One solution would be to use the PWM signal from the Mac, since that’s its purpose. By analyzing the PWM duty cycle, the Floppy Emu hardware could infer how fast the Mac wanted the drive to spin, and generate an appropriate TACH to match. Unfortunately, the hardware doesn’t even have the PWM pin connected. And if it did, it’s not certain that it could do the necessary duty cycle and TACH calculations fast enough, or efficiently enough to fit in the remaining logic space.
My solution was to constantly flutter the drive speed TACH signal. The flutter rate must be fast enough that two successive measurements will see different rates, but not so fast that two successive measurements will span the entire flutter cycle and so see the same rate. The flutter amplitude must be large enough for the speed measurements to be different, but not so large that the measured speed falls outside the valid range for the current track being accessed. With a little experimenting, I settled on a flutter cycle period of 640 ms and a flutter amplitude of about 0.25%.
And it works! The image above shows the Mac 512K running System 0.97, Finder 1.0, booted from Floppy Emu. Those fonts sure are weird.
A Bit of History
When Macintosh external 800K floppy drives first became available, in 1985/1986, owners of the Mac 128K and 512K faced the same problem I did here, only they couldn’t modify the drive’s TACH behavior to work around the ROM bug.
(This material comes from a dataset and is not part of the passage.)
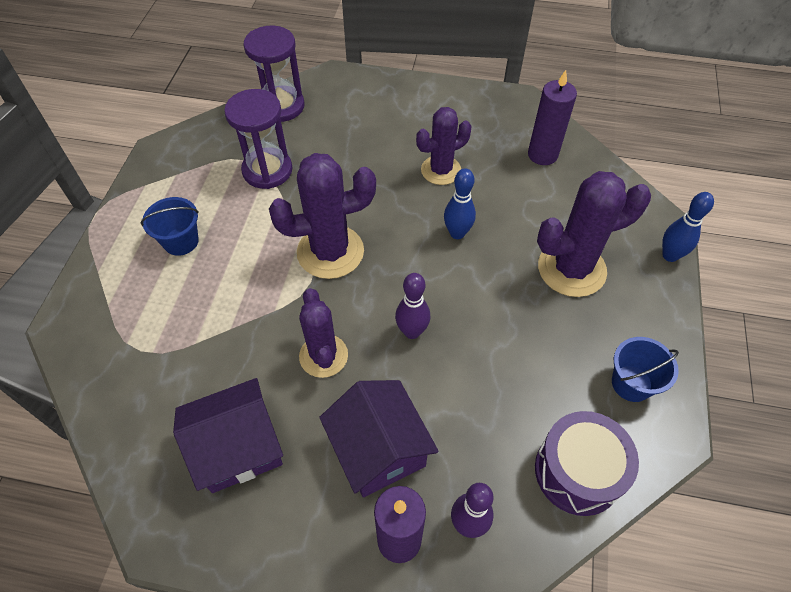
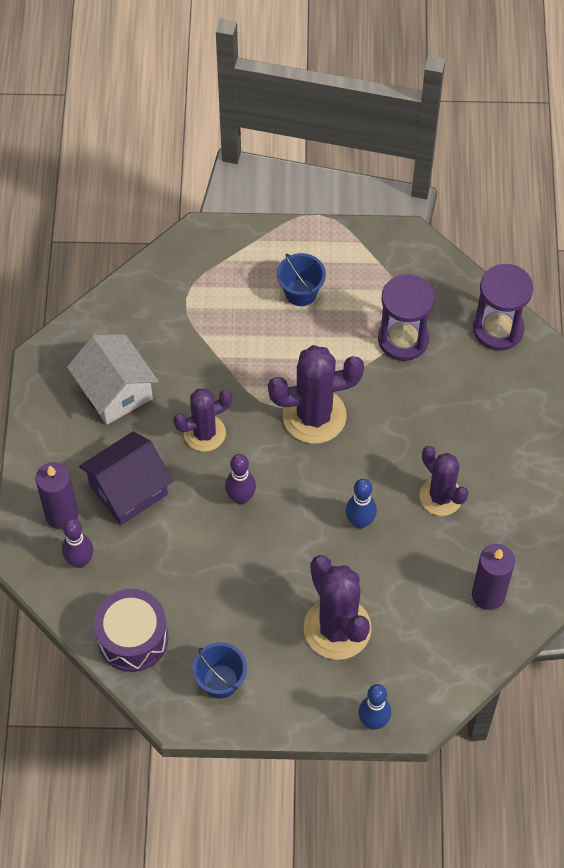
camera: 80 degrees right, 5 degrees up
purple house [173,378,283,493] -> white house [67,334,158,425]
purple cactus [269,153,376,279] -> purple cactus turned 75 degrees counterclockwise [268,345,364,444]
Instead, Apple released a system patch called HD20 which fixed the bug and added 800K drive support. But using it was a pain: you had to boot from a 400K floppy in the internal drive first, which contained the HD20 patch, and then you could mount an 800K floppy in the external drive. Booting from an 800K drive wasn’t possible. It wasn’t a very nice solution.
If that ROM routine’s author had added a zero check, this wouldn’t have been necessary. Mac 128K/512K owners could have booted directly from an 800K floppy in the external drive, loading the HD20 init in the process. Everything would have been great. Instead, that divide by zero bug doomed them all to a miserable 800K experience.
When Apple and Sony were developing the 800K external drive, they must have known this was a problem, and they could have used the solution I did to flutter the TACH speed. In 1985 they couldn’t just drop a 25-cent microcontroller into the drive to synthesize TACH, but they could have added a simple RC circuit to inject some AC “noise” into the TACH signal at the appropriate amplitude and period, achieving the same result. Everything would have been great. But they didn’t, and all those 128K/512K owners were forced to endure the 400K floppy boot-swap dance forever.
Read 5 comments and join the conversation5 Comments so far
Leave a reply. For customer support issues, please use the Customer Support link instead of writing comments.
Macaeolgy:
The systematic study of past computer behaviour by the recovery and examination of remaining material evidence
🙂 🙂
Just dug this out from Usenet:
https://groups.google.com/d/msg/net.micro.mac/I2vr4wG1sEE/4SBnQXtf_dwJ
Apple likely somehow fixed this problem with the Apple 3.5″ drive daisy chain board. I used to run one of the drives off of my IIgs on a Mac 512k since the 400k drives were seized. I have no problem booting off of it without the HD20 init.
Yes, I’ve heard that’s true, but I can’t explain it. I mostly reverse-engineered the Apple 3.5 Drive’s daisy chain board a few months ago, and I didn’t see anything that could explain why it doesn’t cause the same division by zero error when using an 800K drive.
There is a Macintosh 512k I am looking at, and in the pictures it looks like the seller has a 800k drive plugged into the Mac. Do you think thats whats causing the 0F0004 error on it?